- Specialty: Pediatrics, hematology

= Transient erythroblastopenia of childhood =

Transient erythroblastopenia of childhood (TEC) is a slowly developing anemia of early childhood characterized by gradual onset of pallor.

==Signs and symptoms==
Individuals with TEC have a median age of presentation of 18–26 months; however, the disorder may occur in infants younger than 6 months and in children as old as age 10 years.
Because of the gradual onset of the anemia, children are often healthier than expected from their low hemoglobin levels.

==Cause==
The cause of TEC is unknown, but it thought to be triggered by a viral infection.
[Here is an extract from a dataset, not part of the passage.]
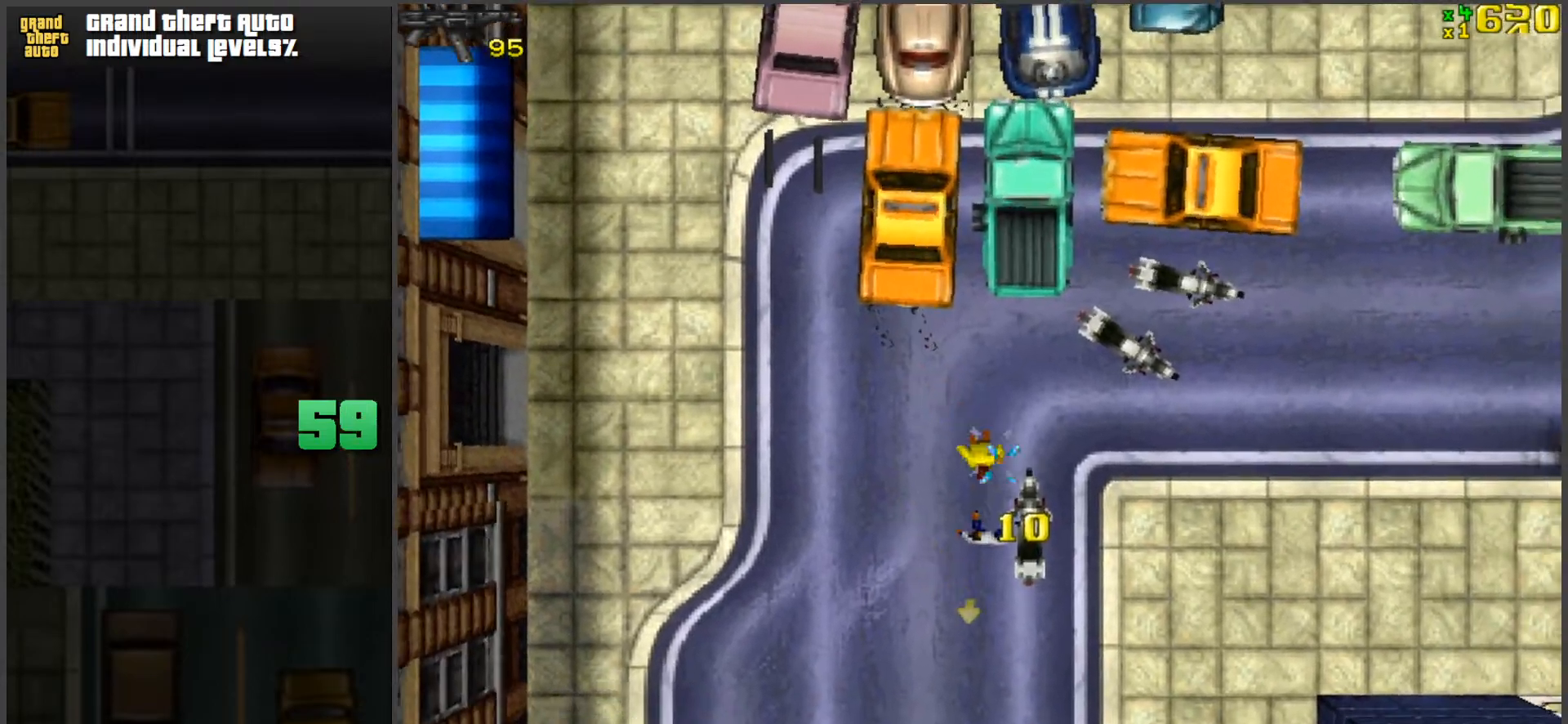
{"keys": [], "mouse": [], "events": [[383, "f", "down"], [383, "w", "up"], [483, "f", "up"]]}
While rare cases have been attributed to infection with parvovirus B19, the majority of cases are not related to parvovirus infection. This is in contrast to transient aplastic crisis, seen in patients with chronic disorders causing hemolysis such as sickle cell disease or hereditary spherocytosis, which is usually caused by parvovirus infection.
==Diagnosis==
Children typically present with a moderate normocytic anemia (usual range: hemoglobin 5-8 g/dL) and reticulocytopenia. Mean corpuscular volume is usually normal for age. Hemoglobin F levels are also typically normal.

==Prognosis==
Most patients recover completely within 1–2 months.
However many reported cases have lasted 18–24 months and longer.